= Indiana Journal of Global Legal Studies =

Law journal
The Indiana Journal of Global Legal Studies (IJGLS) is a peer-reviewed law journal published twice a year by Indiana University Press in partnership with the Indiana University Maurer School of Law. Founded in 1993, the journal covers international law, globalization, and the intersection of legal systems with economics, politics, and culture. It is indexed in Scopus, JSTOR, Project MUSE, and HeinOnline.

== History ==

Alfred C. Aman Jr., then dean of Indiana University's law school, and Jost Delbruck co-founded the journal in 1992, with the first issue appearing in 1993. Aman wanted a venue for scholars from different disciplines to tackle legal problems that crossed national borders, at a time when "globalization" had not yet entered the mainstream vocabulary. The inaugural issue grew out of a March 1993 conference titled "The Globalization of Law, Politics, and Markets: New Perspectives on Domestic Law Reform," held at the law school as part of Indiana University's sesquicentennial celebrations.

The IJGLS is student-ran. A team of 2L and 3L law students work together to produce the journal. Students handle editing and production, while faculty sit on the editorial board and peer-review outside submissions. Journal members are selected to join the IJGLS after completing a traditional journal write-on process following the conclusion of a student's first year. The journal combines domestic, international, and comparative law and draws on economics, political science, philosophy, anthropology, and other fields.

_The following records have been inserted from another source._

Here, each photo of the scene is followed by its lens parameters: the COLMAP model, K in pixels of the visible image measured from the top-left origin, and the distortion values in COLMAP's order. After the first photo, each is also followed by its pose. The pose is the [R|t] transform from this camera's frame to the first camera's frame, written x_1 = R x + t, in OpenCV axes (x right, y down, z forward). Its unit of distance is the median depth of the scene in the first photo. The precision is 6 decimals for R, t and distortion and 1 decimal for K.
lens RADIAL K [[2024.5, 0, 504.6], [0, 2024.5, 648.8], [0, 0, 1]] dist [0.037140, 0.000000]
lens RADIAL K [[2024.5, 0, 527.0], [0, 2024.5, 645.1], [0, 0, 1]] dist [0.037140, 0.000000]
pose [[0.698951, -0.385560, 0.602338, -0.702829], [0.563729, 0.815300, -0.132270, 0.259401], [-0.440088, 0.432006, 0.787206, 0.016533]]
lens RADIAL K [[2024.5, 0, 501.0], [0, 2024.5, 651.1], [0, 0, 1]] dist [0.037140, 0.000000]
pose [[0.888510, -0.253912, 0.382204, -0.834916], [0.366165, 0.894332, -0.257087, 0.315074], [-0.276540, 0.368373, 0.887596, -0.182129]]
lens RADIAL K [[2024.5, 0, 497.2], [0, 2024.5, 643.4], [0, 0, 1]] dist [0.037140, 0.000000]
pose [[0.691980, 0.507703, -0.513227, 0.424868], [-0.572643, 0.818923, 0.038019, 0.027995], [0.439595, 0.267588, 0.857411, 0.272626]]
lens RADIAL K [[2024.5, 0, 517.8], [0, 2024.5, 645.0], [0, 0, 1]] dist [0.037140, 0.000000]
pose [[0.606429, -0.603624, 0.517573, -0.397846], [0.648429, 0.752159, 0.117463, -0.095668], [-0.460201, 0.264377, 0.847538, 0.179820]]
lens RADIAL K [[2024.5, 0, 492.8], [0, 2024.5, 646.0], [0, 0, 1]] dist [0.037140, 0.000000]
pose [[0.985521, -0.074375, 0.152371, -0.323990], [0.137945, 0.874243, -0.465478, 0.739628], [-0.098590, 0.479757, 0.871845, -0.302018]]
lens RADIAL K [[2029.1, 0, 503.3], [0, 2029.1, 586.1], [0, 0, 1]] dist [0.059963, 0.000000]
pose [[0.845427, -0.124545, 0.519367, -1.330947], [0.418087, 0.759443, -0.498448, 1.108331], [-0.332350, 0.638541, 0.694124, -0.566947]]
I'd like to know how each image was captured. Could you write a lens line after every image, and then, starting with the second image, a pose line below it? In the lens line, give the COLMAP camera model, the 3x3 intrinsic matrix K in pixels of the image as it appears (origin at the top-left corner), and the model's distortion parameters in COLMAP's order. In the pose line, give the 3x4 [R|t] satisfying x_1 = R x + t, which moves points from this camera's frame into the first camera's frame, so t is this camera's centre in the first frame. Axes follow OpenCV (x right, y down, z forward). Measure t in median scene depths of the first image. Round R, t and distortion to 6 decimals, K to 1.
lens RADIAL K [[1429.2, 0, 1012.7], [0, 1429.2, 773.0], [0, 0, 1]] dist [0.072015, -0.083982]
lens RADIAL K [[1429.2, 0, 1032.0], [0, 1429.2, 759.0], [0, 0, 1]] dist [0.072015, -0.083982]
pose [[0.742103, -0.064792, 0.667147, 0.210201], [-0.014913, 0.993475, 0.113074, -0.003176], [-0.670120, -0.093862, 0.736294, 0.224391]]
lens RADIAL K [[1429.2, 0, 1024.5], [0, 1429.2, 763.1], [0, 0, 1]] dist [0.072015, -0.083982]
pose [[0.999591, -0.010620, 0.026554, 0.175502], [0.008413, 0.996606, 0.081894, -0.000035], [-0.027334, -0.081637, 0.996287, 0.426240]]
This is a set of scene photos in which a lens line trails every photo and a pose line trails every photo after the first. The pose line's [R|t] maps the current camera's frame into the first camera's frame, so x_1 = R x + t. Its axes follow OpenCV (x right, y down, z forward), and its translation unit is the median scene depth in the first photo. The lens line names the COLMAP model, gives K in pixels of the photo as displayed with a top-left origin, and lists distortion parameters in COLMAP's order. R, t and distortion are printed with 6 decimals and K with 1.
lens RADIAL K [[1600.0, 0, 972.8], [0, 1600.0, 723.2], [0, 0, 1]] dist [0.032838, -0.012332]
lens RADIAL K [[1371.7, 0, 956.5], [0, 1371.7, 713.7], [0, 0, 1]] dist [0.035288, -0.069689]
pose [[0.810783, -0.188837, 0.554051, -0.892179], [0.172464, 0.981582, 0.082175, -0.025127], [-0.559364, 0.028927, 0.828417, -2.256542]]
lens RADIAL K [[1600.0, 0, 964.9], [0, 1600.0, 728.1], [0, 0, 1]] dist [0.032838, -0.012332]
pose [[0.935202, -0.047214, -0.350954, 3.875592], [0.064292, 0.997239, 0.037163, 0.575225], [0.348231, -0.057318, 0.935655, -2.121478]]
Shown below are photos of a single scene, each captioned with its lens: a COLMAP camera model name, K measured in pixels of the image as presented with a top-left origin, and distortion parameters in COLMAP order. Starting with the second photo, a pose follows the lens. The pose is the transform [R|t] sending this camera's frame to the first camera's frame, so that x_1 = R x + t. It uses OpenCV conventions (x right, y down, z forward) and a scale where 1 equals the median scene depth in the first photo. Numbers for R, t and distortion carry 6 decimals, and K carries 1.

The journal has hosted annual symposia since its early years, often at the Maurer School of Law. In March 2017, IJGLS held a two-day event in Baier Hall's Moot Court Room marking 25 years of publication. Its January 2025 symposium examined the role of lawyers in countries experiencing democratic decline.

== Indexing and rankings ==

IJGLS appears in several major academic databases and ranking systems. The Washington and Lee University School of Law law journal rankings, which derives its data from Westlaw citation data, placed IJGLS tied for 21st among comparative and international law journals by total cites in 2006.

A 2016 analysis on EJIL: Talk!, the blog of the European Journal of International Law, noted that the journal's ranking varied significantly depending on which metric was used: 16th among international law journals by Google Scholar metrics, 38th by raw citation count in the Washington and Lee data, and 61st by impact factor.

According to SCImago Journal Rank, the journal holds a Q3 quartile classification with an SJR of 0.192. Resurchify reports an h-index of 19.

The journal's content becomes freely available three years after publication.